Mark Zuckerberg claims that the political ads are worth even less than 1 percent of Facebook’s overall revenue

Recently, giant tech apps like Facebook, Twitter, and Google have been called by a Senate panel which includes lawmakers as well as shareholders on account of Section 230. According to this new development, the lawmakers are trying to rewrite the legalities and legal clauses that protect these tech companies from major accountability.

In a virtual Senate hearing, Facebook’s CEO Mark Zuckerberg and COO Sheryl Sandberg appeared and claimed that Facebook’s overall revenue has less than 1% of share from political ads, and since May 2018, the company’s data shows that Facebook has generated a pretty small amount of around $2.3 billion revenue from political and social issues ad campaigns.

Facebook is not new to controversy, and after the Cambridge Analytica Scandal, the company has lost a lot of trust amongst its users and other business entities. The company is also accused of using political ad business in a rather unfair manner and because of its ‘freedom of speech’ policy, it has not refrained from allowing political ads that contain lies too. This is one reason why Facebook faced a lot of criticism after the 2016 US Presidential election. The company has often been cited as the hub of misinformation and has been accused of adversely affecting and influencing the voters’ behavior too with its misleading, unchecked political ads.

However, the data that Facebook has presented in front of the Senate highlights that the company has not been engaging with political ads this time around as much as it used to in the past. According to Facebook’s data, ad buys from Joe Biden are around $93 million in all these months, and Trump’s ad buys are around $89.3 million so far.

Also, Trump’s ad campaigns have been removed recently by the platform because they were violating the guidelines and policies. On the basis of violation of voter interference policy, Facebook has removed more than 48 ads that were a part of Trump’s campaign.

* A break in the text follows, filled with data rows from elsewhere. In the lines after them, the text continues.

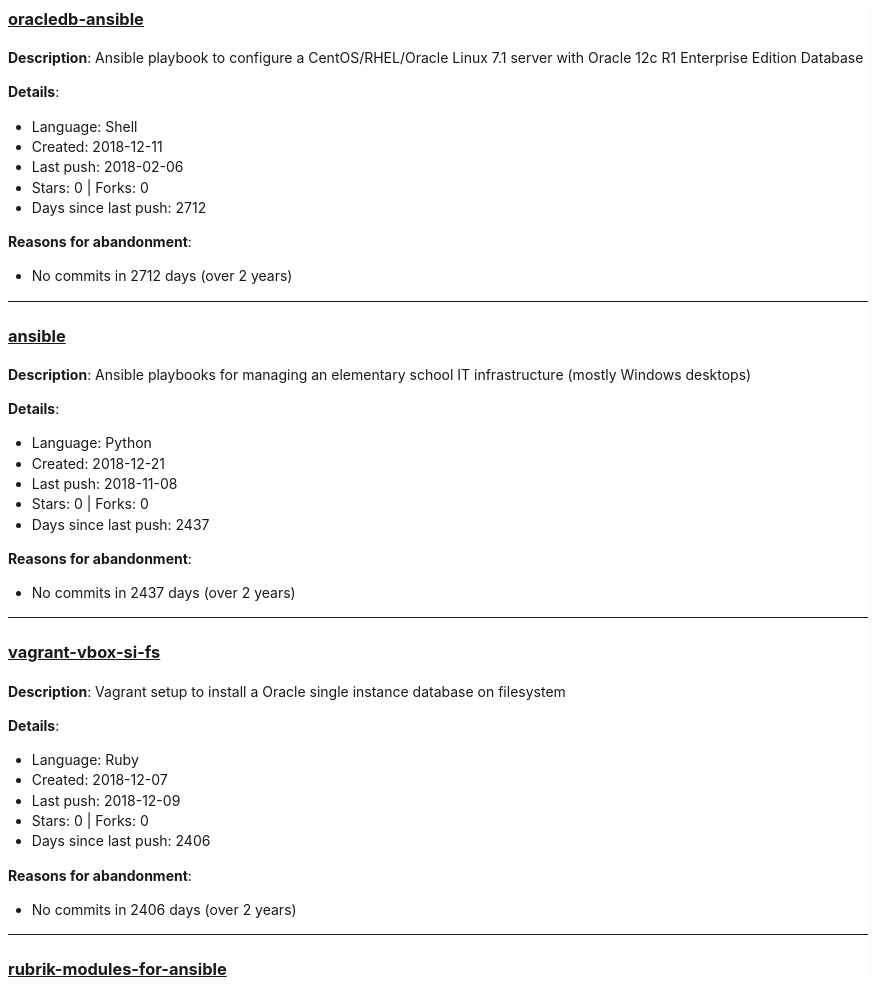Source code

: ### [oracledb-ansible](https://github.com/cleygraf/oracledb-ansible)

**Description**: Ansible playbook to configure a CentOS/RHEL/Oracle Linux 7.1 server with Oracle 12c R1 Enterprise Edition Database

**Details**:
- Language: Shell
- Created: 2018-12-11
- Last push: 2018-02-06
- Stars: 0 | Forks: 0
- Days since last push: 2712

**Reasons for abandonment**:
- No commits in 2712 days (over 2 years)

---

### [ansible](https://github.com/cleygraf/ansible)

**Description**: Ansible playbooks for managing an elementary school IT infrastructure (mostly Windows desktops)

**Details**:
- Language: Python
- Created: 2018-12-21
- Last push: 2018-11-08
- Stars: 0 | Forks: 0
- Days since last push: 2437

**Reasons for abandonment**:
- No commits in 2437 days (over 2 years)

---

### [vagrant-vbox-si-fs](https://github.com/cleygraf/vagrant-vbox-si-fs)

**Description**: Vagrant setup to install a Oracle single instance database on filesystem

**Details**:
- Language: Ruby
- Created: 2018-12-07
- Last push: 2018-12-09
- Stars: 0 | Forks: 0
- Days since last push: 2406

**Reasons for abandonment**:
- No commits in 2406 days (over 2 years)

---

### [rubrik-modules-for-ansible](https://github.com/cleygraf/rubrik-modules-for-ansible)
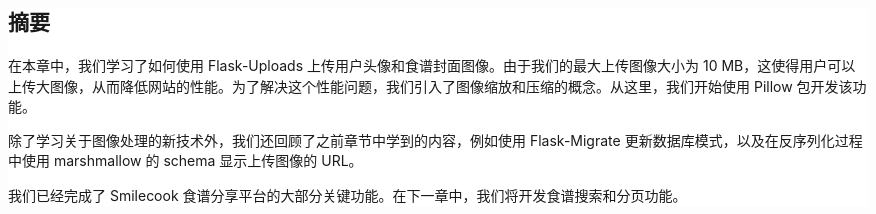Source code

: ## 摘要

在本章中，我们学习了如何使用 Flask-Uploads 上传用户头像和食谱封面图像。由于我们的最大上传图像大小为 10 MB，这使得用户可以上传大图像，从而降低网站的性能。为了解决这个性能问题，我们引入了图像缩放和压缩的概念。从这里，我们开始使用 Pillow 包开发该功能。

除了学习关于图像处理的新技术外，我们还回顾了之前章节中学到的内容，例如使用 Flask-Migrate 更新数据库模式，以及在反序列化过程中使用 marshmallow 的 schema 显示上传图像的 URL。

我们已经完成了 Smilecook 食谱分享平台的大部分关键功能。在下一章中，我们将开发食谱搜索和分页功能。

It seems that the past scandals have scarred the company, and this time around, Facebook is trying to be extra cautious about everything related to the election and the unrest that can be caused because of the event. Facebook has made several changes in its policies too just for the time being, which include a political ad ban that will be implemented one week before the election. Also, some strict policies about the removal of posts containing premature voting results have been implemented to avoid the spread of misinformation.